What to do
Please rewrite the WHAT'S NEW bulletin below, starting with "2. MEDIUM DONE: IF" and going on through "boy is buried.", and change "field" to "meadow".

--- Document passage Enclosed Below ---

Science > Physics > WHAT'S NEW Robert L. Park Friday, 07 Jan 04 Washington, DC
| Topic: |
Science > Physics |
| User: |
"Sam Wormley" |
| Date: |
07 Jan 2005 04:44:26 PM |
| Object: |
WHAT'S NEW Robert L. Park Friday, 07 Jan 04 Washington, DC |
WHAT'S NEW Robert L. Park Friday, 07 Jan 04 Washington, DC
1. MISSILE DEFENSE: SCALED BACK TO PAY FOR THE GROUND WAR IN IRAQ?
The FY06 budget plan leaked by the Pentagon trims $5B from missile
defense over six years as part of the president's pledge to cut
the $500B budget deficit in half. Meanwhile, the White House is
said to be preparing a $100B emergency spending bill to pay for
the war in Iraq. $5B won't make a dent in this deficit, so why
take it out of the president's vaunted missile defense? Maybe the
idea is to save it by eliminating testing. Tests are embarrassing
anyway http://www.aps.org/WN/WN04/wn121704.cfm . And who needs
them? The only hope of missile defense is to sow doubt in the mind
of a would-be attacker. Testing would remove the uncertainty.
2. MEDIUM DONE: IF ONLY THE HURRICANE HADN'T WASHED THE BODY AWAY.
At WN we're still trying to figure out why superstitious nonsense
persists in an age of science. Last night we sought clues in the
NBC prime-time program Medium, based on the exploits of "Research
Medium and Criminal Profiler" Allison Dubois. She solves murders
by chatting with dead victims. In this episode, she takes a Texas
Ranger to a spot in the middle of a field where a boy is buried.

--- End of Enclosed Document passage ---
--- Supplied data Enclosed Below ---

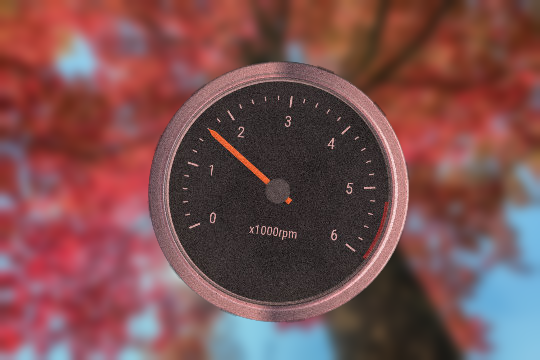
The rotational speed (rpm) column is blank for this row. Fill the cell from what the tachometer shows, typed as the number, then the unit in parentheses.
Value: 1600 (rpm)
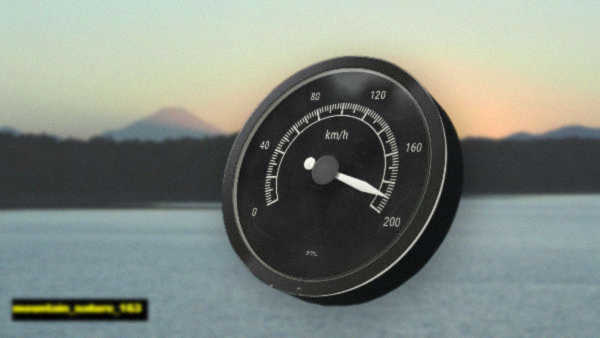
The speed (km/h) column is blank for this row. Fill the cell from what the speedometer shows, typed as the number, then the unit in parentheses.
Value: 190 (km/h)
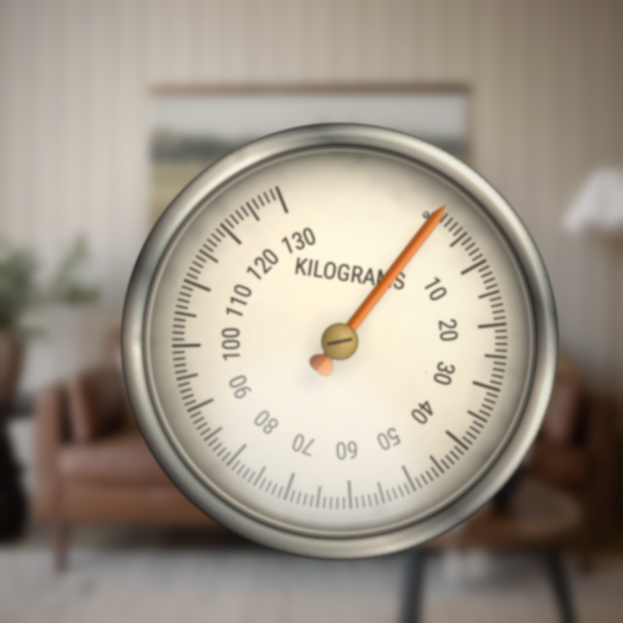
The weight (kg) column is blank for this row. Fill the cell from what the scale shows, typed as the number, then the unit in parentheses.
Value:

--- End of Enclosed Supplied data ---

Finished task
2. MEDIUM DONE: IF ONLY THE HURRICANE HADN'T WASHED THE BODY AWAY.
At WN we're still trying to figure out why superstitious nonsense
persists in an age of science. Last night we sought clues in the
NBC prime-time program Medium, based on the exploits of "Research
Medium and Criminal Profiler" Allison Dubois. She solves murders
by chatting with dead victims. In this episode, she takes a Texas
Ranger to a spot in the middle of a meadow where a boy is buried.